Alyssa, experte en magie Fey, est une professeure plutôt isolée qui a vécu dans l’Institut depuis plus d’une décennie. Comme Zane, elle se sent personnellement responsable dans cette affaire, car elle appartenait au même département que Denis. Alyssa est capable de parler à des êtres Fey qui ne se seraient jamais ouverts à Zane, et Zane est capable de montrer à Alyssa certains des aspects les plus positifs de la ville. J’ai vraiment apprécié la façon dont ils se complètent, et j’aimerais lire plus d’histoires dans lesquelles ils travaillent ensemble pour résoudre plus de mystères.
La perspective de Fex ajoute une autre dimension au récit, car elle permet à Reed d’explorer le racisme fantastique. Fex est un gnome, l’un des nombreux peuples Fey vivant à Alviun. Terriblement méprisé et maltraité par de nombreux humains, mis à part Dennis, Vana, Alyssa et Zane, Fex est capable de manipuler les attentes qu’ont les humains envers lui afin de les tromper dans le but de faire avancer ses propres gains personnels. Son point de vue permet au lecteur de voir à quel point les commentaires racistes plus subtils qui manquent à Zane sont blessants pour Fex. Alors que le racisme fantastique—et les représentations du racisme en général—peuvent être un territoire délicat pour les romans fantasy, Reed navigue habilement ce champ de mines, produisant un travail d’autant plus riche.
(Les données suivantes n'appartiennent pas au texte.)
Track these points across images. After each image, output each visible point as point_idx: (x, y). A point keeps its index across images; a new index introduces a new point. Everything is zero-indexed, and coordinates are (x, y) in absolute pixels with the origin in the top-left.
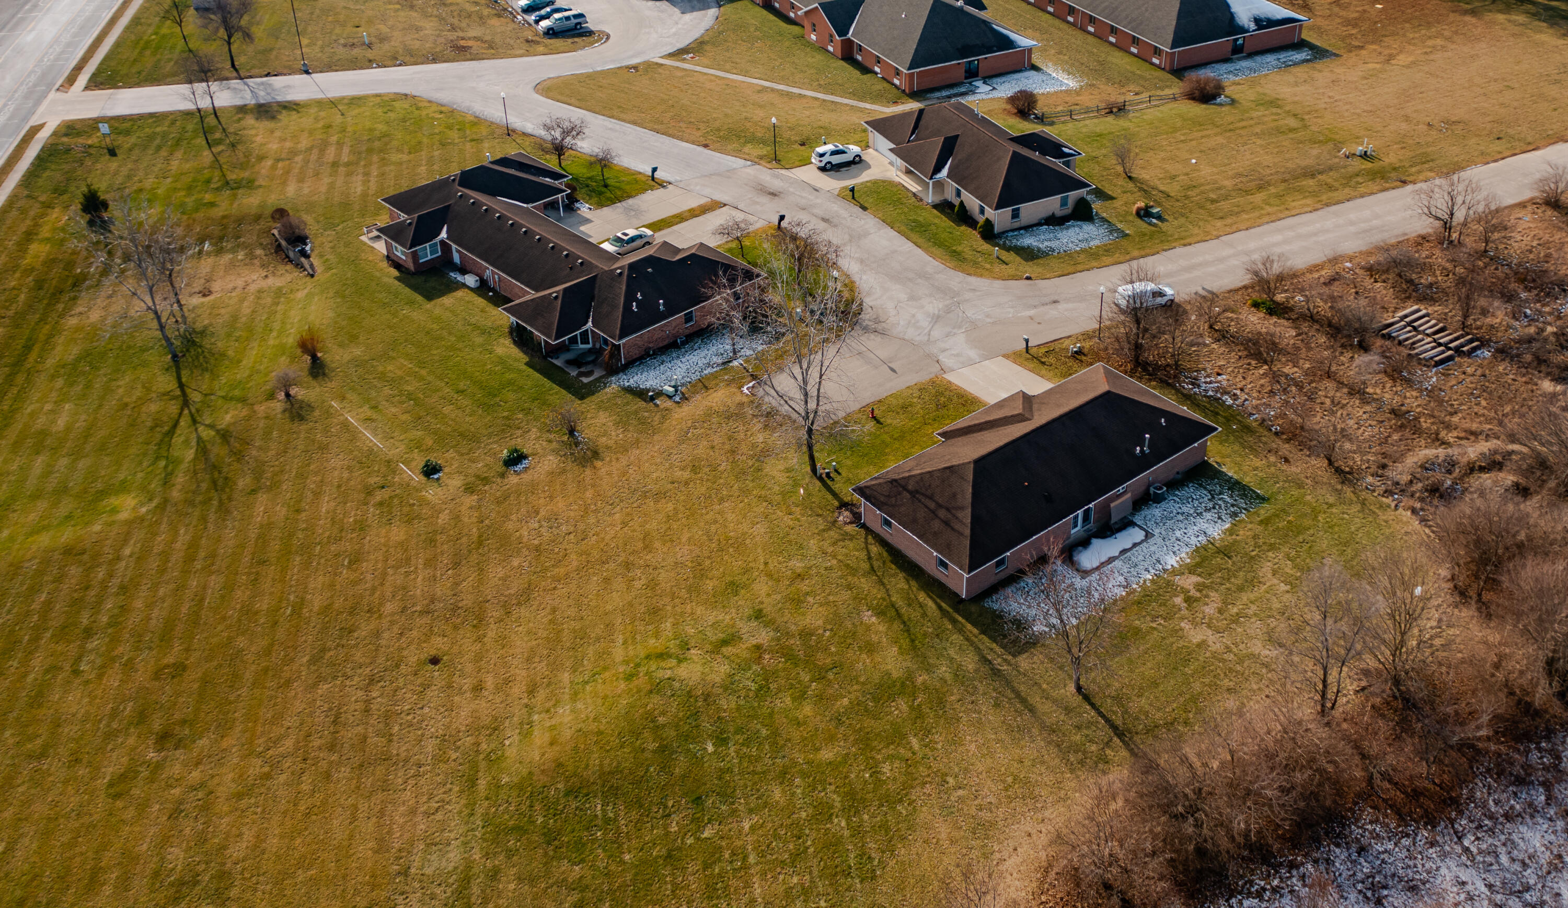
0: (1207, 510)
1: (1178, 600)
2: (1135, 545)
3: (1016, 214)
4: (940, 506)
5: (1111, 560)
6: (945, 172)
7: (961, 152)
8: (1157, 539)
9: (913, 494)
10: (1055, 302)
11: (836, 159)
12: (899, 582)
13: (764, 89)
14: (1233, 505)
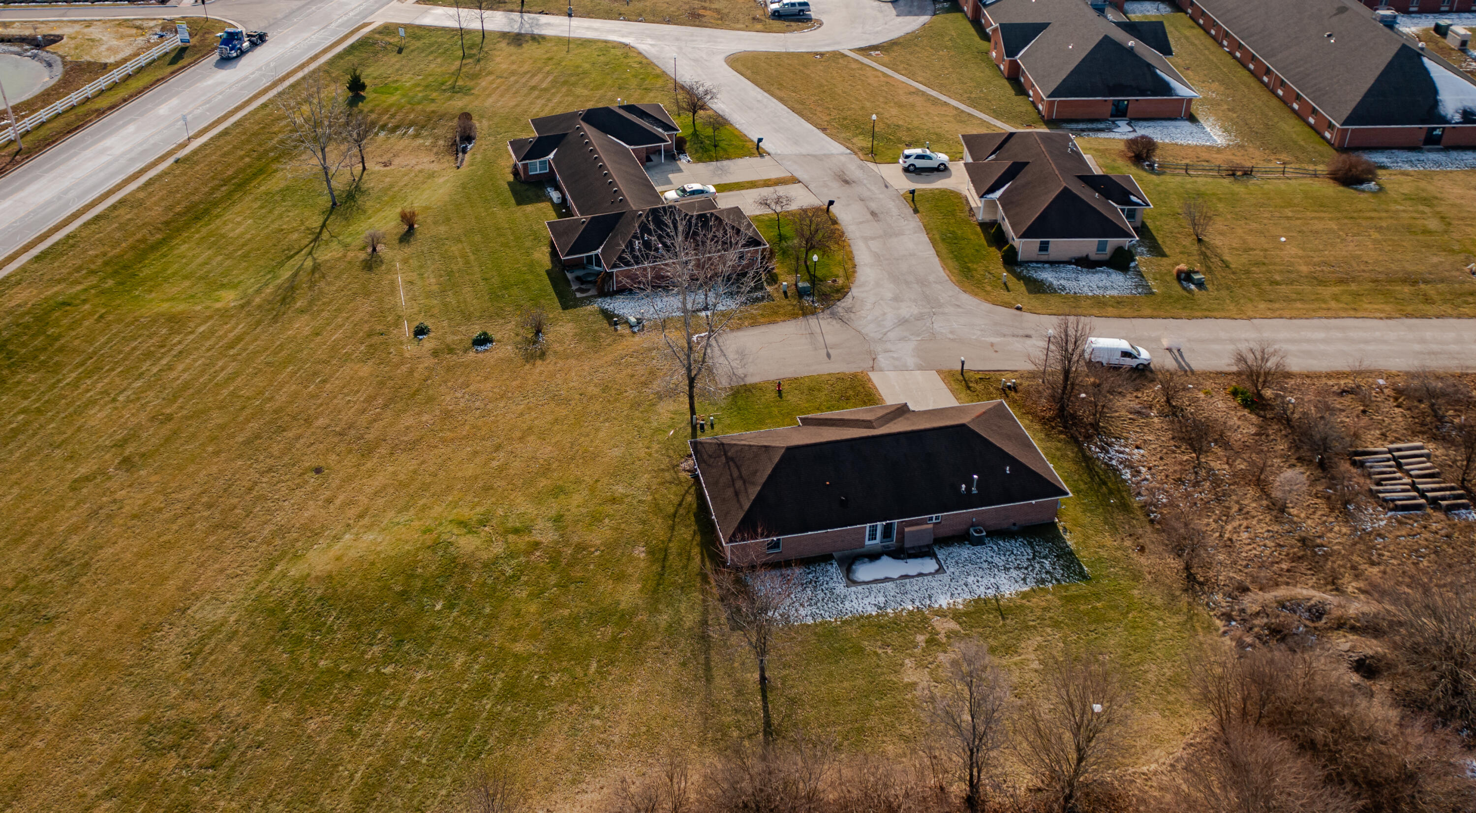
0: (1018, 568)
1: (921, 638)
2: (920, 575)
3: (1044, 247)
4: (741, 477)
5: (887, 580)
6: (998, 194)
7: (1022, 178)
8: (945, 578)
9: (729, 459)
10: (1028, 336)
11: (920, 163)
12: (687, 532)
13: (918, 92)
14: (1047, 572)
Je ne vais pas gâcher la fin du livre, alors je vous dévoilerai seulement ceci: le point culminant est vraiment satisfaisant. Bien que j’aie pu deviner l’un des multiples rebondissements, je n’ai pas pu prédire exactement le dénouement, prouvant qu’il s’agit effectivement d’un bon roman policier.
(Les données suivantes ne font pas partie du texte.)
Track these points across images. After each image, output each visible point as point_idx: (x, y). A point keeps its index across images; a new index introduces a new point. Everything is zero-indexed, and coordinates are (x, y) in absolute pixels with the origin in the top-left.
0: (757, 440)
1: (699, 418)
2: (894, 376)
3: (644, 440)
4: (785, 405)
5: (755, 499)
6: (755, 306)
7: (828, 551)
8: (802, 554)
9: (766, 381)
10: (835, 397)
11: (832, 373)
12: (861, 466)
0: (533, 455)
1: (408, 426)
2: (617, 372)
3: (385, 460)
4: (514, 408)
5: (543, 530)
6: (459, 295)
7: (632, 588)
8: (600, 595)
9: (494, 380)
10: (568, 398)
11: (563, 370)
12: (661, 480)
The Wizard’s Brew est un premier roman époustouflant qui a su s’intégrer parfaitement dans le sous-genre mystère de la fantasy urbaine. Le monde créé par Reed peint une vision unique des vieux mythes. Le livre est rapide et bien tracé; les rares moments statiques ont servi à développer les personnages, ce que j’ai grandement apprécié. Je garderai certainement un œil sur Jordan Reed. J’adorerais lire plus de livres dans cette série, surtout si Zane et Alyssa deviennent des partenaires pour les crimes futurs.